Collectives of Young Communists – Communist Youth (Col·lectius de Joves Comunistes - Joventut Comunista), more known simply as "CJC" or "Joventut Comunista", is the youth wing of the Party of the Communists of Catalonia (Partit dels i les Comunistes de Catalunya), the main communist party in Catalonia (Spain). It is the largest Catalan communist youth organization created as a result of the PCC foundation after the struggle within former PSUC in 1982. It continues the historical line of the Communist Youth of Catalonia (Joventut Comunista de Catalunya, JCC).

CJC-Joventut Comunista has its own publication, Revolució, and holds a festival every year called Festa Revolució.

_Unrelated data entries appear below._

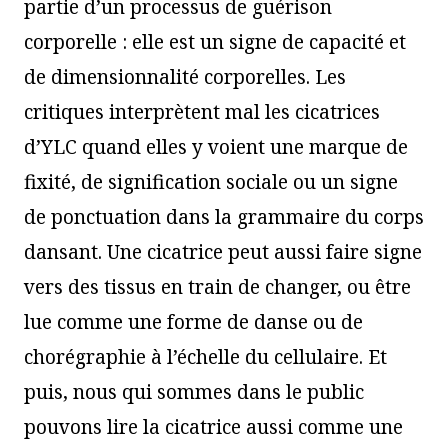
partie d’un processus de guérison
corporelle : elle est un signe de capacité et
de dimensionnalité corporelles. Les
critiques interprètent mal les cicatrices
d’YLC quand elles y voient une marque de
fixité, de signification sociale ou un signe
de ponctuation dans la grammaire du corps
dansant. Une cicatrice peut aussi faire signe
vers des tissus en train de changer, ou être
lue comme une forme de danse ou de
chorégraphie à l’échelle du cellulaire. Et
puis, nous qui sommes dans le public
pouvons lire la cicatrice aussi comme une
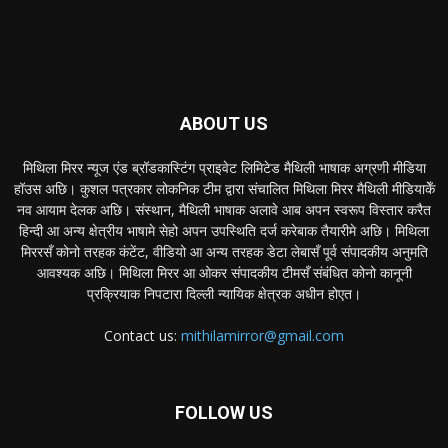
ABOUT US
मिथिला मिरर न्यूज एंड ब्रॉडकास्टिंग प्राइवेट लिमिटेड मैथिली भाषाक अग्रणी मीडिया
हॉउस अछि। कुशल पत्रकार लोकनिक टीम द्वारा संचालित मिथिला मिरर मैथिली मीडियाकेँ
नव आयाम देलक अछि। संस्थान, मैथिली भाषाक अलावे आब अपन स्वरूप विस्तार करैत
हिन्दी आ अन्य क्षेत्रीय भाषामे सेहो अपन उपस्थिति दर्ज करेबाक तैयारीमे अछि। मिथिला
मिररसँ कोनो तरहक कंटेंट, वीडियो आ अन्य तरहक डेटा लेबासँ पूर्व संपादकीय अनुमति
आवश्यक अछि। मिथिला मिरर आ ओकर संपादकीय टीमसँ संबंधित कोनो कानूनी
प्रक्रियाक निपटारा दिल्ली न्यायिक क्षेत्रक अधीन होएत।
Contact us:
mithilamirror@gmail.com
FOLLOW US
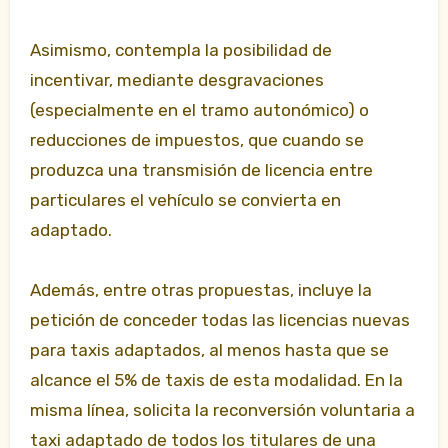
Asimismo, contempla la posibilidad de
incentivar, mediante desgravaciones
(especialmente en el tramo autonómico) o
reducciones de impuestos, que cuando se
produzca una transmisión de licencia entre
particulares el vehículo se convierta en
adaptado.
Además, entre otras propuestas, incluye la
petición de conceder todas las licencias nuevas
para taxis adaptados, al menos hasta que se
alcance el 5% de taxis de esta modalidad. En la
misma línea, solicita la reconversión voluntaria a
taxi adaptado de todos los titulares de una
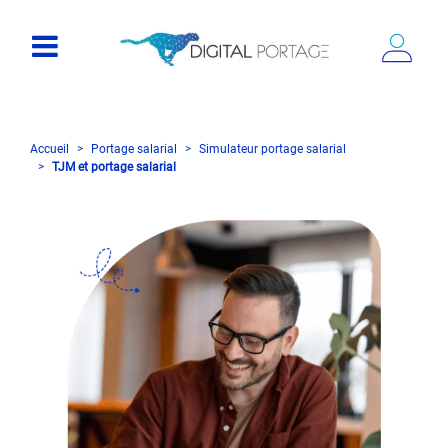
Accueil
Portage salarial
Simulateur portage salarial
TJM et portage salarial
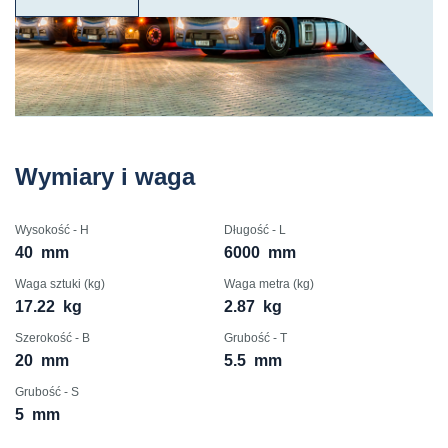
Wymiary i waga
Wysokość - H
Długość - L
40
mm
6000
mm
Waga sztuki (kg)
Waga metra (kg)
17.22
kg
2.87
kg
Szerokość - B
Grubość - T
20
mm
5.5
mm
Grubość - S
5
mm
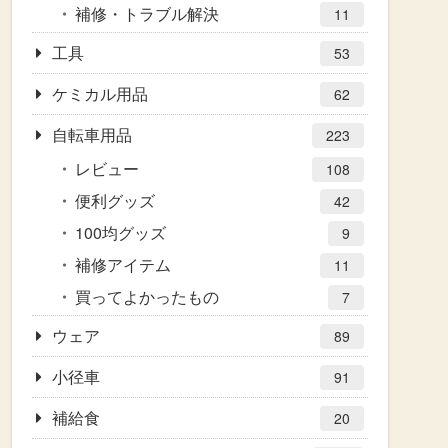
補修・トラブル解決
11
工具
53
ケミカル用品
62
自転車用品
223
レビュー
108
便利グッズ
42
100均グッズ
9
補修アイテム
11
買ってよかったもの
7
ウェア
89
小径車
91
補給食
20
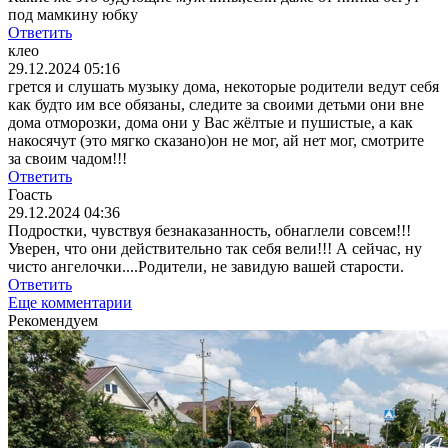
под мамкину юбку
Ответить
клео
29.12.2024 05:16
грется и слушать музыку дома, некоторые родители ведут себя
как будто им все обязаны, следите за своими детьми они вне
дома отморозки, дома они у Вас жёлтые и пушистые, а как
накосячут (это мягко сказано)он не мог, ай нет мог, смотрите
за своим чадом!!!
Ответить
Гоасть
29.12.2024 04:36
Подростки, чувствуя безнаказанность, обнаглели совсем!!!
Уверен, что они действительно так себя вели!!! А сейчас, ну
чисто ангелочки....Родители, не завидую вашей старости.
Ответить
Еще комментарии
Рекомендуем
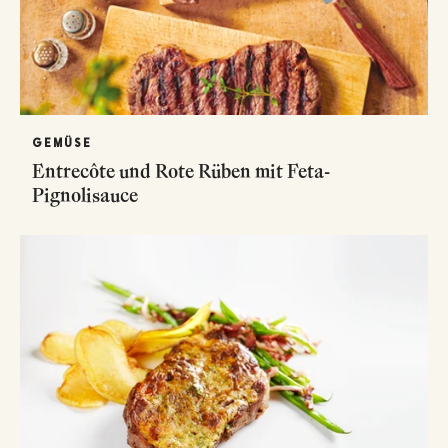
GEMÜSE
Entrecôte und Rote Rüben mit Feta-
Pignolisauce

It is divided in different sectors or federations, such as University, Young Woman, Youth and Work, and the territorial collectives. CJC-Joventut Comunista also has a federation for international brigadists, called Brigadists Movement (Moviment de Brigadistes), which organises travels of solidarity and cooperation in Cuba (brigade Dolores Ibárruri), Venezuela (brigade Simón Bolívar), and in the Sahara (brigade Sahara Hora). It maintains international contact with main communist or left-wing youth organizations of the world, and is member of the World Federation of Democratic Youth.